Actually it's the use case for MSAA Z readback but until the penny drops I see no point in pursuing this with you further. If your lighting equation is dependent on scene Z then you want the frequency of Z to match the sample frequency. For the best image quality on edges, each triangle that falls within a pixel must have a 1:1 relationship between Z and albedo, normal, specularity etc. Lower resolution Z creates an edge artefact for those aspects of lighting that are dependent on Z.
You still haven't shown why the difference between MSAA Z (i.e. hardware supersampled) and MSAA rendertarget Z gives better quality in shading.
I think you need to use more precise language because that's just a blur.
You haven't explained why anyone with half a brain would run the lighting shader on all subsamples if Z is the only thing that's slightly different.
If your lighting pass is per sample
anyway it's detecting whether the samples in a pixel are identical (non-edge pixel) or that they're different (edge pixel).
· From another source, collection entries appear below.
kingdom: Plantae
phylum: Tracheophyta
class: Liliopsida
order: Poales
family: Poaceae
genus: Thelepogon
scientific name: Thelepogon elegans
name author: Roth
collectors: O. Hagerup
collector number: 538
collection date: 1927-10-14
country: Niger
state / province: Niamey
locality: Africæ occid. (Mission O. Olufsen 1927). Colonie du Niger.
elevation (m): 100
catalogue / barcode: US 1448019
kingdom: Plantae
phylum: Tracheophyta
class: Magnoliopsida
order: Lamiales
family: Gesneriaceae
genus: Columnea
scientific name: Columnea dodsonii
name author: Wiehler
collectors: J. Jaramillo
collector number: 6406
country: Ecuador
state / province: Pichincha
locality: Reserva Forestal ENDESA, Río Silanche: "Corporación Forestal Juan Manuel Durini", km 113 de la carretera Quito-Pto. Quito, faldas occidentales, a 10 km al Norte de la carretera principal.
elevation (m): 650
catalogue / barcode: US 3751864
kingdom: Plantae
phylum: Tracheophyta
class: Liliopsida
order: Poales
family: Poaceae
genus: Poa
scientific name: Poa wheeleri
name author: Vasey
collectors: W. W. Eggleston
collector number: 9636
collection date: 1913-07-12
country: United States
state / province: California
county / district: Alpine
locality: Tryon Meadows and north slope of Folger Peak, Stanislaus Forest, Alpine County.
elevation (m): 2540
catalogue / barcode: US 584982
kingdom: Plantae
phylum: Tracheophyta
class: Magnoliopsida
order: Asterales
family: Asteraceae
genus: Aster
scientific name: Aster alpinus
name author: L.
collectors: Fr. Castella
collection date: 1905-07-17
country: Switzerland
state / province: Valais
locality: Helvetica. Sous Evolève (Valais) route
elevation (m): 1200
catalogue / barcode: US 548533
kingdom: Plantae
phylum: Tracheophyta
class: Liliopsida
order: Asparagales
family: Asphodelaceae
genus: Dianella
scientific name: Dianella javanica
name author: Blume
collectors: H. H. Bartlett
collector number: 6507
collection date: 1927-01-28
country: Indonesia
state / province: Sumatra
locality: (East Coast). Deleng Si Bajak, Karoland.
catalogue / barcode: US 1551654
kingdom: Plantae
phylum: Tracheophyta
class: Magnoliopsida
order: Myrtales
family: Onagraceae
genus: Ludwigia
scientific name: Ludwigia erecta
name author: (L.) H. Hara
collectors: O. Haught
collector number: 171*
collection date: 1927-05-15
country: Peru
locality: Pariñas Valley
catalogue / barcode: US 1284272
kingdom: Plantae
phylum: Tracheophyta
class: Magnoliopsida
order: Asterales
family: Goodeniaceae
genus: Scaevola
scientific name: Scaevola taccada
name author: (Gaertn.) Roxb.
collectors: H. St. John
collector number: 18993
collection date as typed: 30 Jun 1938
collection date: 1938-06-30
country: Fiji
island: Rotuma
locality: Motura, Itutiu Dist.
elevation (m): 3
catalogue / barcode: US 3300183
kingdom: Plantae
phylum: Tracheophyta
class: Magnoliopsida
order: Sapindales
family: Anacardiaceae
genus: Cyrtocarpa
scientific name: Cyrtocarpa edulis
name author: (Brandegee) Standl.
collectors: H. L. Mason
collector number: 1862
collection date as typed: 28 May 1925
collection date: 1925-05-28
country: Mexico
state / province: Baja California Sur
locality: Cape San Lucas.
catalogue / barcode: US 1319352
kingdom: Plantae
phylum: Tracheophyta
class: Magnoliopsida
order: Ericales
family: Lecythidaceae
Whether you decide to attach any meaning to a pixel where all the samples are the same but Z varies (Z will always vary unless the triangle is square to the camera) is up to you - but my interest here is in enhanced triangle edge quality in deferred shading.
And the latter part is all Arun and I have a problem with. DX10.1 does nothing visible for IQ except for subtle shadow correction, which you said isn't even what you're talking about.
When triangles from two different objects share a pixel, a shared Z is meaningless. In conventional MSAA resolve this is irrelevant - but deferred rendering's shading pass must have Z in order to obtain any meaning from the G-buffer. If the shading pass reads the G-buffer at 2560x2048 (4xMSAA on 1280x1024) but reads Z at 1280x1024 then you will get subtle rendering errors where triangles from two different meshes meet within a pixel. They're subtle errors but they're there nonetheless.
The performance aspect is arguable too, as you completely ignored Arun's point there.
G-buffer creation is bandwidth bound - MSAA'd creation, particularly in making use of the GPU's compression features which are there to save bandwidth, is a big win. Any kind of supersampled G-buffer creation is just a crushing waste of bandwidth because none of the bandwidth savings that come from using MSAA are available.
Storing distance in a 32-bit rendertarget has far more precision than Z in the depth buffer, so trying to skip this in DX10.1 comes at an IQ cost.
32-bit Z to the rescue.
Who was the one that said "bandwidth hit during G-buffer creation isn't crippling like it is with supersampling"? How do you save on BW without color compression?
The saving is during creation, not on read-back.
Know any deferred renderer that doesn't store the normal in the G-buffer? MSAA or SSAA, it's the same space. Only with the latter, though, do you get different values for each subsample. Normal not only changes far more than Z within a pixel, but a small change also affects lighting result far more.
Two overlapping triangles 10m apart have quite different Z values.
You don't render at 45 degrees. That would be moronic.
If you render at significantly less of an angle you get the cost of 4xSS at the IQ of ~2xSS. Great.